▸ **Page text**
▬▬▬

# Evaluating Efficiency of Programs
- measure with a timer
- count the operations
- order of growth
    - the most appropriate way of assessing the impact of choices of algorithm in solving a problem
    - and in measuring the inherent difficulty in solving a problem

### Timing

In [1]:
import time

def c_to_f(c):
    return c*9/5 + 32

t0 = time.clock()  # start clock
c_to_f(100000) # run function
t1 = time.clock() - t0 # stop clock
print('t =', t0, ':', t1, 's,')

t = 1.243029 : 5.8000000000113516e-05 s,


- goal: to evaluate different programs
- but: timing programs is inconsistent
    - running time varies between algorithms
    - running time varies between implementations
    - running time varies between computres
    - running time is not predictable based on small inputs
- time varies for different inputs that cannot really express a relationship between inputs and time

## Counting operations
- assume these take constant time
    - mathematical operations
    - comparisons
    - assignments
    - accessing objects in memory
- then count the number of operations executed as function of size of input

In [3]:
# c_to_f has 3 operations

def sum(x):
    total = 0 # 1op
    for i in range(x+1): # 1 op
        total += 1 # 2 ops, for total of 3 looped x times
    return total

this sum function therefore has 1+3x ops

Counting operations is better than timing:
- dependent on algorithm, independent of computer
- but: no real definition of what to count as an operation
- count varies for different inputs and can come up with a relationship between inputs and the count

## Need to choose which input to use to evaluate a function
- want to express efficiency in terms of input, so need to decide what input is
    - if searching through list, use length of list as size of the problem

In [4]:
# different inputs change how the program runs
def search_for_elm(L, e): #searching in list for element
    for i in L:
        if i ==e:
            return True
    return False

- best case is e being first element in list
    - constant time
- worst case is e being last element and iterating over the whole list first
    - linear to length of list
- average case is looking through about half
- want to measure this in a general way

# No. of Steps

In [None]:
def program1(x):
    total = 0
    for i in range(1000):
        total += i

    while x > 0:
        x -= 1
        total += x

    return total

best case: 3003
- 3 + 1000: 1000 steps in the loop, 1 for `total` assignment, one to check `x>0`, one to return `total`

worst case: 3003 + 5 * n
- the while loop has 5 steps, executing the operator, 2 each for `-=` and `+=`, multiplied by the size of x

In [5]:
def program2(x):
    total = 0
    for i in range(1000):
        total = i

    while x > 0:
        x = x//2
        total += x

    return total

best case: 2003 <br/>
worst case: 5*log2(n) + 2008

In the best case scenario, x is less than or equal to 0. We first execute the assignment total = 0 for one step. Next we execute the for i in range(1000) loop. This loop is executed 1000 times and has two steps (one for the assignment of i each time through the loop, as well as one for the = operation) on each iteration. We next check if x > 0 - it is not so we do not enter the loop. Adding in one step for the return statement, in the best case we execute 1 + 2*1000 + 1 + 1 = 2003 steps.

▬▬▬

[Stored entries]
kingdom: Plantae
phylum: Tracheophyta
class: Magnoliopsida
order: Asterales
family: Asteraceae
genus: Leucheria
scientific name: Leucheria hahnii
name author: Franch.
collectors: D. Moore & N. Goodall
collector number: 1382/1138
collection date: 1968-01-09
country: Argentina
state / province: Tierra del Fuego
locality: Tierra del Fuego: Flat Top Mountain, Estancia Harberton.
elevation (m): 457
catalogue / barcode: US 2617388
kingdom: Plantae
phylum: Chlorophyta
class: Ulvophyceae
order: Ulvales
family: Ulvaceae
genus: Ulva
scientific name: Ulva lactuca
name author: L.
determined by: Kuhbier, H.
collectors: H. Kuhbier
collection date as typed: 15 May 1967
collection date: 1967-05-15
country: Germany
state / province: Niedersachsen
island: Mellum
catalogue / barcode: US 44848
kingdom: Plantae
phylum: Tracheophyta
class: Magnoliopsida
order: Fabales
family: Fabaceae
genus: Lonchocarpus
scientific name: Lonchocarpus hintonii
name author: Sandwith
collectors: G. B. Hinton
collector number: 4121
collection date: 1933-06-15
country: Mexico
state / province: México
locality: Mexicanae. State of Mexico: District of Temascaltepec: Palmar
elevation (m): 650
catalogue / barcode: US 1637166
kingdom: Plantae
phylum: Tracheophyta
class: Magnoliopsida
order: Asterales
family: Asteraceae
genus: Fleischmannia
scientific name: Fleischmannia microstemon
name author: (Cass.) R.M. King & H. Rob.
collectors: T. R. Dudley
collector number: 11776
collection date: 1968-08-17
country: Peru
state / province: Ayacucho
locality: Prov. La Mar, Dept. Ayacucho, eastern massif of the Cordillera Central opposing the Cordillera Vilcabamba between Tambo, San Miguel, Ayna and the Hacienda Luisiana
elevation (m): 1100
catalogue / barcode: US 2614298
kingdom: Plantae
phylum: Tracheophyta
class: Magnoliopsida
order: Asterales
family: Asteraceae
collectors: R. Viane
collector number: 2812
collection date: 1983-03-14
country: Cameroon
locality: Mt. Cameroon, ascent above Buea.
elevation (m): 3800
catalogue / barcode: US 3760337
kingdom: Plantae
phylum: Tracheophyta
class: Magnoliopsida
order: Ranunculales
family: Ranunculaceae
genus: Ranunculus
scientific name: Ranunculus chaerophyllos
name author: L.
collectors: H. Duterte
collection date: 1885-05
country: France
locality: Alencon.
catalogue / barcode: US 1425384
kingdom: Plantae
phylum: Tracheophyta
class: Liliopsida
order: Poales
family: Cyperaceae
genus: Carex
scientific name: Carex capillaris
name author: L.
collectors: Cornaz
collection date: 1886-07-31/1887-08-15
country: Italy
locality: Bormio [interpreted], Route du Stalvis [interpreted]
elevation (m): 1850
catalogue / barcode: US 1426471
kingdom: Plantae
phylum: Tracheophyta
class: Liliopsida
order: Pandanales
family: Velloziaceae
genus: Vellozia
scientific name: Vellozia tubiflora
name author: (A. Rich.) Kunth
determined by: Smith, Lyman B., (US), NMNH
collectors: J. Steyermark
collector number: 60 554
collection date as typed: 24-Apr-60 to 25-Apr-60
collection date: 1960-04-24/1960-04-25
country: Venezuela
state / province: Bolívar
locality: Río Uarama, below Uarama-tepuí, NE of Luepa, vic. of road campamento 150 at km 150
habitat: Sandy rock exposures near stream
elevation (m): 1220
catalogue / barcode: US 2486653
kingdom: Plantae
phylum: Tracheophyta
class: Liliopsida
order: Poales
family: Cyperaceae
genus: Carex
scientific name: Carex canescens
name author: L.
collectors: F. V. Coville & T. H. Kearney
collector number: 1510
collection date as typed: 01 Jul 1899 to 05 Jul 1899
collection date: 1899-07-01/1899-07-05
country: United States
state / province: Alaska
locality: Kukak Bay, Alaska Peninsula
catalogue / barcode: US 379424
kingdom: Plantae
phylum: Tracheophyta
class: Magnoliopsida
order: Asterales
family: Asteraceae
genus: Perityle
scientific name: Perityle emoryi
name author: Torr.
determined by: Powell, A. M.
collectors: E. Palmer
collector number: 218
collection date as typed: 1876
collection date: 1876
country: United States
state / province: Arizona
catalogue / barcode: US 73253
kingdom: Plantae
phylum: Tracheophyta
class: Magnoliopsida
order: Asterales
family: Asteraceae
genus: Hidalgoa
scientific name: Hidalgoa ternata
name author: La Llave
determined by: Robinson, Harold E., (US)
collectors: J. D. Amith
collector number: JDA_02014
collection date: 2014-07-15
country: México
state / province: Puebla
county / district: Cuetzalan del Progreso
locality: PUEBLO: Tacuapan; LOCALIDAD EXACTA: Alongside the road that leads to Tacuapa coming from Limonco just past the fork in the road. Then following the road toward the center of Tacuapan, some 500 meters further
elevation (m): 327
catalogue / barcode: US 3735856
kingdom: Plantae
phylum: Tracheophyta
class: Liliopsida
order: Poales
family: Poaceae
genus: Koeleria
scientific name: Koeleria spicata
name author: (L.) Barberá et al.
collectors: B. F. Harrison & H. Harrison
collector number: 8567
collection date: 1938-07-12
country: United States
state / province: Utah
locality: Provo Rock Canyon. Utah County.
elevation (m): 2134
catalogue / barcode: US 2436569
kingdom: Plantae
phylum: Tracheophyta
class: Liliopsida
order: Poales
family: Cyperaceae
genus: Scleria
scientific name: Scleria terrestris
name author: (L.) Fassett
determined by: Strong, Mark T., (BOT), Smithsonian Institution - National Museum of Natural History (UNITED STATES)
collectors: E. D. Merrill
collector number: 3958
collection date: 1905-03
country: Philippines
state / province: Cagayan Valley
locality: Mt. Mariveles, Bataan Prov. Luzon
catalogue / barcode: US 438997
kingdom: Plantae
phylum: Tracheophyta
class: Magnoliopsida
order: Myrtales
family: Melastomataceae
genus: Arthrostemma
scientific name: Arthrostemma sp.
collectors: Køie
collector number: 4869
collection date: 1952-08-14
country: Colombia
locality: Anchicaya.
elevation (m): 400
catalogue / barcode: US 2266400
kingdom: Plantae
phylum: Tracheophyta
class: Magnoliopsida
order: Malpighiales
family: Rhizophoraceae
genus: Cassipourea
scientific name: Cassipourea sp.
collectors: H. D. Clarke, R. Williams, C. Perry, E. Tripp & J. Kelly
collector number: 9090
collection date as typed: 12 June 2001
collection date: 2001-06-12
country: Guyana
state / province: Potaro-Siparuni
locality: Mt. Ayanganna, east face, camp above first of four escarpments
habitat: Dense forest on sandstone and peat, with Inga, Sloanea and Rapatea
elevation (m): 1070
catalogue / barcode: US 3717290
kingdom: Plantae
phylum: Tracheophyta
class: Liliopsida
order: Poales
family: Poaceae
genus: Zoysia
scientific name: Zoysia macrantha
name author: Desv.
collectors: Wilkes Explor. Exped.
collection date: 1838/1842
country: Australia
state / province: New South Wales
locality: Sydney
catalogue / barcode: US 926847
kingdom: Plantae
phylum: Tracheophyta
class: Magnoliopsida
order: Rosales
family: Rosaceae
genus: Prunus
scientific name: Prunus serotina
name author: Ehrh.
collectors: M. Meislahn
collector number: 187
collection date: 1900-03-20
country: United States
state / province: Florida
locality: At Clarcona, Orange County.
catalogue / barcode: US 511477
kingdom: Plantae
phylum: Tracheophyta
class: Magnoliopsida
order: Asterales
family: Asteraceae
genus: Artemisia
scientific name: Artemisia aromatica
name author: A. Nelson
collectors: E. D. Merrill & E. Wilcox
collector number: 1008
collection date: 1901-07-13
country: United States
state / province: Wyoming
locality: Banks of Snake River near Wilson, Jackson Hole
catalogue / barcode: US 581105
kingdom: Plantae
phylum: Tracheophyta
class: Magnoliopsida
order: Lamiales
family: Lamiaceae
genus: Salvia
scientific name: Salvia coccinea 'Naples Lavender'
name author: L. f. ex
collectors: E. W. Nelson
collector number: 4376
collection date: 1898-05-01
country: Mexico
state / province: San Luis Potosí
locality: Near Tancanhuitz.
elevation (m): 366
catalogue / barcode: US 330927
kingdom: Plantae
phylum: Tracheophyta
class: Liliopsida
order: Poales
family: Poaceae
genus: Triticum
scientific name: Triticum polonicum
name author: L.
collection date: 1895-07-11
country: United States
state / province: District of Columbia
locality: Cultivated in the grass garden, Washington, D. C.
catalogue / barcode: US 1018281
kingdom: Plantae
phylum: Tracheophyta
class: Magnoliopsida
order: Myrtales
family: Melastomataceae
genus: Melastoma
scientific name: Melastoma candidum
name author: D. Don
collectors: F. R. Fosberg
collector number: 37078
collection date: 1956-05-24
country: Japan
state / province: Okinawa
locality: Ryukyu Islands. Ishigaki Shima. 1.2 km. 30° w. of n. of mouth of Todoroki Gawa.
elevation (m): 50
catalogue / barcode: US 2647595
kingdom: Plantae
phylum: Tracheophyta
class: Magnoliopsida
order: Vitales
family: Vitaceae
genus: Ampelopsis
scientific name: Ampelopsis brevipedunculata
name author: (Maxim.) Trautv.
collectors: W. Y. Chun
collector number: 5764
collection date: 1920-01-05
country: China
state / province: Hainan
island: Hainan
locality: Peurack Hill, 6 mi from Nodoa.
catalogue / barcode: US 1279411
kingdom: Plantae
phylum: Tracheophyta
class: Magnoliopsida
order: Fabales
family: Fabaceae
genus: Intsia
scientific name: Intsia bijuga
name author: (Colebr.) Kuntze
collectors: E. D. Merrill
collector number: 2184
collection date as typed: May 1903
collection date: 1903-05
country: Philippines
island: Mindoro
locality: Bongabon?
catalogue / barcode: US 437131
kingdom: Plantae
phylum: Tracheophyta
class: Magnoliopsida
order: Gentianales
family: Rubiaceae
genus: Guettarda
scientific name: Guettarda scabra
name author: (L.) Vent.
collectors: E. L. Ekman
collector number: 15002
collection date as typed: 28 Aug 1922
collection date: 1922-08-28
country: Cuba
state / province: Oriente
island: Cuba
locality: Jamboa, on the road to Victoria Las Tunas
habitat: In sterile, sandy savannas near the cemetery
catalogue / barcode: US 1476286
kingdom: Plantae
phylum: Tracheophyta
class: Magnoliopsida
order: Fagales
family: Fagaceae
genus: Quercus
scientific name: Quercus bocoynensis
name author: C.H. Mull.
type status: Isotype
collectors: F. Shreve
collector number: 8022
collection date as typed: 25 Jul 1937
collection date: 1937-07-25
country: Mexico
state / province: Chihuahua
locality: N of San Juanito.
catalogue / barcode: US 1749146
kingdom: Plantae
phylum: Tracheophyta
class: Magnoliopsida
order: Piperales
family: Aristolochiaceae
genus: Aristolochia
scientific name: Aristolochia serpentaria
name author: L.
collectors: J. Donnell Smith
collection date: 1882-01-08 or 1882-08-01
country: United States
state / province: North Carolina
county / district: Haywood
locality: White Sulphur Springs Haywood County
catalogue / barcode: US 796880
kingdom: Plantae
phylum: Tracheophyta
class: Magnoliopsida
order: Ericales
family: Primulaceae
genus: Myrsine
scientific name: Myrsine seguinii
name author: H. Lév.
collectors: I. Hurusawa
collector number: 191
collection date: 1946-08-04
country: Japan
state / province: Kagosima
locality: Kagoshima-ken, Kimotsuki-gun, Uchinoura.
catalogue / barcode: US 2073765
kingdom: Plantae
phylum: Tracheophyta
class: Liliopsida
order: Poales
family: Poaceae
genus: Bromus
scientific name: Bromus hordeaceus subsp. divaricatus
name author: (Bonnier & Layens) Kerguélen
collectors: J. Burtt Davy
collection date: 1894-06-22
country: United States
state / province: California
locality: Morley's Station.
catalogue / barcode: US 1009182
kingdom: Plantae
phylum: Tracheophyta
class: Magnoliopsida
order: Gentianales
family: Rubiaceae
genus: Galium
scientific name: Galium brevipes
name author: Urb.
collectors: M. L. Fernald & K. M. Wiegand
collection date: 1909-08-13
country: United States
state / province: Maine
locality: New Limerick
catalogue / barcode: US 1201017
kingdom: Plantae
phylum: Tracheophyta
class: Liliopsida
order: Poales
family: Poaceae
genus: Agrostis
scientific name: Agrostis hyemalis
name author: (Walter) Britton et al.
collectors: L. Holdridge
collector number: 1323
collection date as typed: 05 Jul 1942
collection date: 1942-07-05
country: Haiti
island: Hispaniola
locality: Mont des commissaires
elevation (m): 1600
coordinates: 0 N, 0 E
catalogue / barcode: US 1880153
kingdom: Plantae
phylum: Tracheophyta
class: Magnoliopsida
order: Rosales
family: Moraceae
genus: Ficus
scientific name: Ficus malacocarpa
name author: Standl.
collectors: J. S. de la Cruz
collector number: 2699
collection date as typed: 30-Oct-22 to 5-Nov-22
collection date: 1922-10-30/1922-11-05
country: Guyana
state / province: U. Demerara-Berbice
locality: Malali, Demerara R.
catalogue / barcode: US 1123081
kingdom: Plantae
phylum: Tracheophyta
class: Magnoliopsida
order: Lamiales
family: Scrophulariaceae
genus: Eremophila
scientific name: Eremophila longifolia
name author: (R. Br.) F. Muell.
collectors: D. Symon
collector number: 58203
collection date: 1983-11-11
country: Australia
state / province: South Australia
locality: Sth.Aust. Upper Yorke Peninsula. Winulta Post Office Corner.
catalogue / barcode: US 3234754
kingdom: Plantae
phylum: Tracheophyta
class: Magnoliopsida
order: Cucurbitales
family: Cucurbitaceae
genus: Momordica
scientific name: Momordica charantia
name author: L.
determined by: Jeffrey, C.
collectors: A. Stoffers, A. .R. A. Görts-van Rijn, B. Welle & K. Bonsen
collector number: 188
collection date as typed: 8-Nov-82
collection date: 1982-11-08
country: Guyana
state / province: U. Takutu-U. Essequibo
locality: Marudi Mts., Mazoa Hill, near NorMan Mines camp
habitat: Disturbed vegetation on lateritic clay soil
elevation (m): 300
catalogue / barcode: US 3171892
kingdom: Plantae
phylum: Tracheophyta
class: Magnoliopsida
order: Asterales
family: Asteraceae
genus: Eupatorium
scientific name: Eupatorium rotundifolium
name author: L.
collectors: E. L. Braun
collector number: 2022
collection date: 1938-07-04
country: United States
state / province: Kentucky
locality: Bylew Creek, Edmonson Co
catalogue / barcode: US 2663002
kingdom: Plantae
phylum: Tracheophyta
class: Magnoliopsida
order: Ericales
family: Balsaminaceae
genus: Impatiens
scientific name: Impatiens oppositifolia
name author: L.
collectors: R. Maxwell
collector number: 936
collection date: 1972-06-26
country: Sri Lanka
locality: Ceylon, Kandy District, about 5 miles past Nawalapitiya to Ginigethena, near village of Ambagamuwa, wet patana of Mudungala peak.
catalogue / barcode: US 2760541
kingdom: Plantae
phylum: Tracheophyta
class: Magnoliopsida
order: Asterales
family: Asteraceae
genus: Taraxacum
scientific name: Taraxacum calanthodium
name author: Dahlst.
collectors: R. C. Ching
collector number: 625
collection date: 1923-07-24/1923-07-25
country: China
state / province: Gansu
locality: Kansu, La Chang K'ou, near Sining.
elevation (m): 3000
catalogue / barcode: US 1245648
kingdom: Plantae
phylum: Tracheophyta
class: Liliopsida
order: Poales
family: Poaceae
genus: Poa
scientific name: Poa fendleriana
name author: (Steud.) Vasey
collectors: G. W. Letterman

▬▬▬

▸ **Exercise brief**
In the text on evaluating the efficiency of programs, what is used as the size of the problem when searching through a list?

▸ **Response**
The length of the list.